Later this afternoon the respiratory therapist was going to remove the ventilator to see if her mother could resume breathing on her own. It had been tried twice before, and failed both times. Sharon’s father had agreed to one more attempt, and then he claimed that he would allow her mother to pass away in peace.
That’s why Sharon was here this day. That this was to be her mother’s last day on earth. Sharon’s feelings rocketed from one extreme to another. Guilt for hoping that the end would come. Relief for being freed from the chore of sitting by the bedside. Worry about how her father will react. Sadness at the loss of the mother she wanted but never had. Knowing that there were only hours left, and that the relationship could never be repaired, tears flowed down her cheeks.
“Well, Mother,” Sharon whispered, “I guess this is it. This is the last chance we have to be together,” she said. “I guess you could say that we loved each other, in our own way. Even if it wasn’t enough for me, it seemed to have been enough for you.”

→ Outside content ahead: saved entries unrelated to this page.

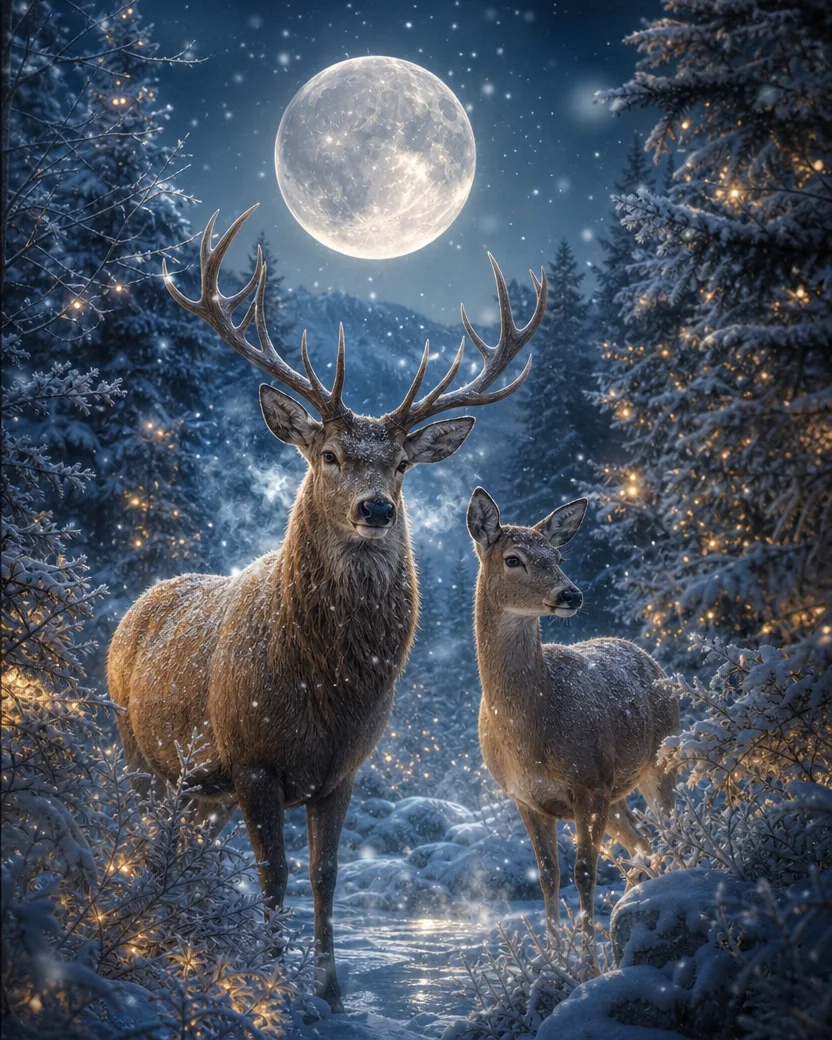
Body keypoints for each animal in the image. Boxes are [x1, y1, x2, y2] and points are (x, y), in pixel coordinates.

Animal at [107, 205, 547, 1011]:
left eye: (401, 464)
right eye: (330, 455)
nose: (375, 508)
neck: (325, 687)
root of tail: (138, 607)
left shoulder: (342, 769)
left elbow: (324, 877)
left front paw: (332, 992)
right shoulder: (251, 758)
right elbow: (274, 878)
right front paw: (271, 984)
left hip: (201, 788)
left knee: (188, 850)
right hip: (139, 756)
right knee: (147, 842)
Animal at [466, 487, 679, 976]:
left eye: (558, 555)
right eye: (513, 559)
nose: (572, 593)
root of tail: (647, 656)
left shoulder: (589, 782)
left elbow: (584, 872)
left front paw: (588, 966)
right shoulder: (525, 797)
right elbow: (549, 876)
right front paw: (553, 960)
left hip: (658, 763)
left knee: (667, 831)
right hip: (617, 795)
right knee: (642, 842)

Sharon pushed her large body out of the chair to look out the window. Behind her the whoosh of the ventilator continued its easy rhythm and the clicking of the monitors never skipped a beat. She watched a young family of four walk toward the hospital doors, hand in hand, followed by an elderly couple shuffling at snail’s pace pushing an oxygen tank between them. A gust of wind blew some loose papers out of the gutter and across the parking lot, lodging under the tires of a small blue car. Wispy clouds dotted the sky, and off in the distance, a lone hawk circled around and around as if searching for a lost loved one.
Her reverie was broken by a series of loud alarms erupting behind her. When she turned, she saw that the monitors showed straight red lines. She watched dispassionately as the medical team rushed in and attempted to resuscitate her mother by adjusting this machine and that and even using the defibrillation paddles to restart her mother’s heart.
Nothing worked. The dementia had taken its final steps, shutting down one more organ, the most vital for life. Her mother’s heart. The one thing Sharon had yearned to touch was gone forever. She walked out of the room, out of the hospital, out into the brisk afternoon, and watched the hawk circle alone.